An Weihnachten kommt aus der großen Stille des Geheimnisses das Zeichen, nach dem alle mehr oder weniger bewusst Ausschau halten. Unsere Sehnsucht findet unvorhergesehen Erfüllung. «Das Wort ist Fleisch geworden». Das Geheimnis ist einer von uns geworden. Es hat an unserem Ufer angelegt. Unvermutet, gestern wie heute, wie es auch für Maria, Joseph, die Hirten und die Weisen aus dem Morgenland war.
An Weihnachten ist eine Gegenwart in die Geschichte eingetreten, die unentwegt eine Neuheit mit sich bringt; eine Neuheit, die keine Macht der Welt beseitigen kann. «Jemand ist uns geschehen», heißt es bei Mounier. Das entspricht der Erwartung des menschlichen Herzens so sehr, dass es sich ihm unauslöschlich einprägt. Es ist so faszinierend, dass nur derjenige sich nicht davon mitreißen lässt, der Gewalt an sich übt, um diese Attraktivität nicht anzuerkennen.
Angesichts dieser Tatsache erscheinen alle Versuche zwangsläufig unbeholfen und zwecklos, das Weihnachtsfest im Bereich des Übersinnlichen oder der vielgestaltigen Ausdrucksformen menschlicher Religiosität ansiedeln zu wollen, in einem Bereich also, der nichts mit dem wirklichen Alltagsleben zu tun hat und einer Traumwelt entspringt. Dass wir es tatsächlich nicht mit einem 2000 Jahre alten Traum zu tun haben, beweist eine Tatsache: Seine Gegenwart ist unter uns wirksam. «Der christliche Glaube ist eine subversive und überraschende Art, die gewöhnlichen Dinge zu leben», sagt Don Giussani. Dass Christus real und gegenwärtig ist, erfahren wir dadurch, dass Er das verändert, was sich für gewöhnlich jeder Veränderung entzieht: die normalen Dinge. Es ist eine Intensität des Lebens, ein nicht in Worte zu fassendes, ganzheitliches Ergriffensein von der Welt und den Menschen, eine Dichte des Augenblicks in Zeiten der Platitüde, die uns zeigen, dass Péguy zurecht schreibt: «Er ist da./ Er ist da wie am ersten Tag./ Er ist da, unter uns, wie am Tag seines Todes./ Ewiglich alle Tage / Er ist da, unter uns, alle Tage seiner Ewigkeit».
Das Christentum ist einfach und ohne Grenzen. Man braucht nur seiner siegreichen Anziehungskraft nachzugeben, so wie es die Hirten auf dem Feld taten, die zum Symbol dafür geworden sind, dass das Christentum einfach ist. Es bedarf nur der Einfachheit, das anzuerkennen.

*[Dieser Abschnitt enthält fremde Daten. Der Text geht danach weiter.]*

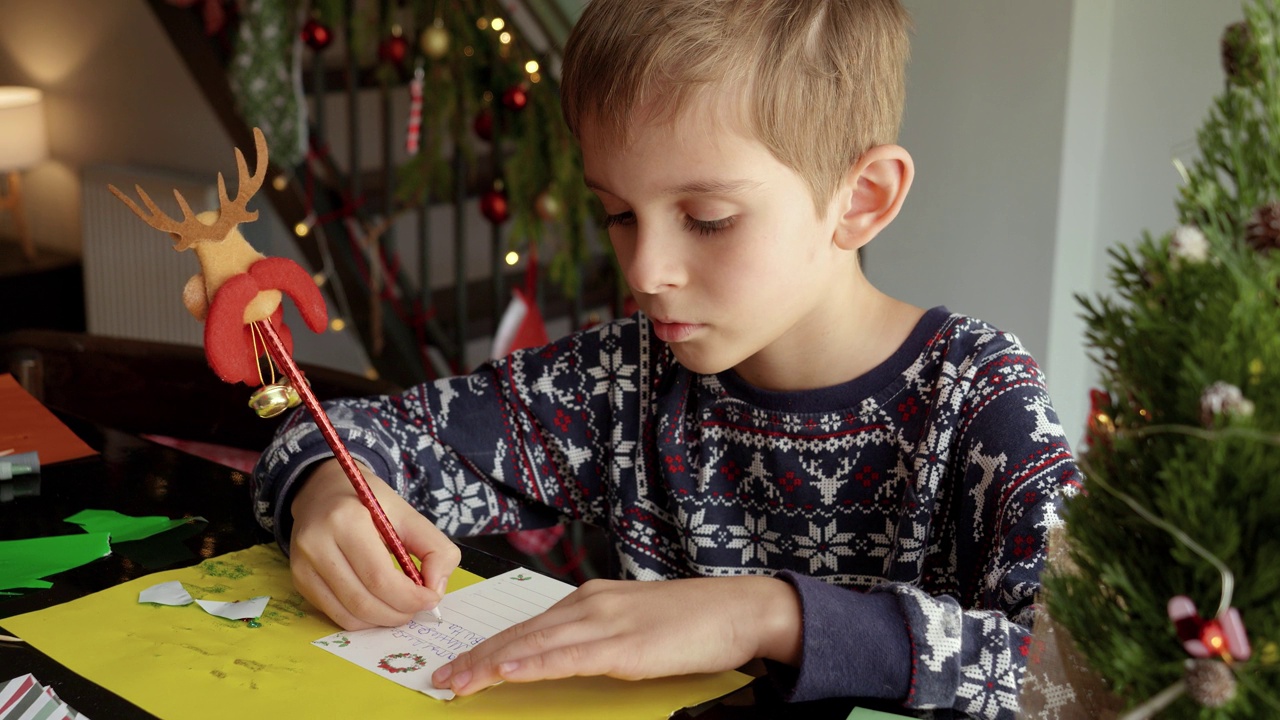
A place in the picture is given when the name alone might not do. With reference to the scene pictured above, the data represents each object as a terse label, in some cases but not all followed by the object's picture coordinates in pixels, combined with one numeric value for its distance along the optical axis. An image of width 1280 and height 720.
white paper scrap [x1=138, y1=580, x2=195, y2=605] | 0.78
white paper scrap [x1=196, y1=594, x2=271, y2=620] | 0.76
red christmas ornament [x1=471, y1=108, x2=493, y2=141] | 2.40
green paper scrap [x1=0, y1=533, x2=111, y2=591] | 0.81
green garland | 2.37
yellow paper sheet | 0.64
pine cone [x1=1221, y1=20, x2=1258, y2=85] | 0.40
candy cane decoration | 2.52
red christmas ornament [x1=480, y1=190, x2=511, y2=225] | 2.52
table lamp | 4.14
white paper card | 0.70
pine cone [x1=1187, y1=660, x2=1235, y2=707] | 0.38
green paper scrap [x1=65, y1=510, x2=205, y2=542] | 0.90
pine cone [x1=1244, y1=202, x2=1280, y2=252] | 0.38
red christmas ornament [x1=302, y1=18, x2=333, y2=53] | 2.54
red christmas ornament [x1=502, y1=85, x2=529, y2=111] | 2.32
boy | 0.67
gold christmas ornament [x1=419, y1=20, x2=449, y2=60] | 2.35
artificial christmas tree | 0.38
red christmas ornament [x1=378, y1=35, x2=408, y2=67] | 2.51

ER ist da. Das beweist auch mit letzter Klarheit Papst Benedikt XVI. Er fordert die Welt von heute mit seinem Zeugnis für die Freude und Schönheit des Christseins heraus. Er zeigt, dass das Glück ohne das Böse möglich ist und die Langeweile besiegt werden kann, wenn wir Christus in unser Leben eintreten lassen. Entsprechend groß ist unsere Verantwortung als Christen.